Look below for the line that has "São dois Resultados". Set down the lines from there through the line that has "No nosso canal você", exactly as written.

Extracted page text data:
------------------------------------

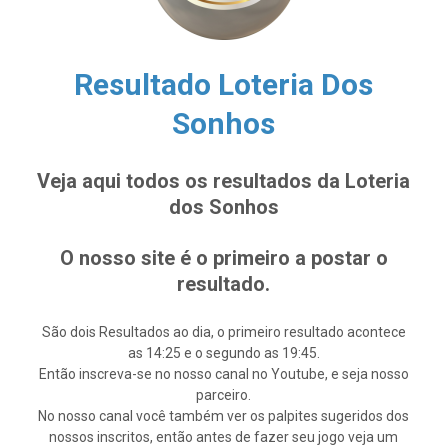
Resultado Loteria Dos
Sonhos
Veja aqui todos os resultados da Loteria
dos Sonhos
O nosso site é o primeiro a postar o
resultado.
São dois Resultados ao dia, o primeiro resultado acontece
as 14:25 e o segundo as 19:45.
Então inscreva-se no nosso canal no Youtube, e seja nosso
parceiro.
No nosso canal você também ver os palpites sugeridos dos
nossos inscritos, então antes de fazer seu jogo veja um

------------------------------------

● **Task response**
São dois Resultados ao dia, o primeiro resultado acontece
as 14:25 e o segundo as 19:45.
Então inscreva-se no nosso canal no Youtube, e seja nosso
parceiro.
No nosso canal você também ver os palpites sugeridos dos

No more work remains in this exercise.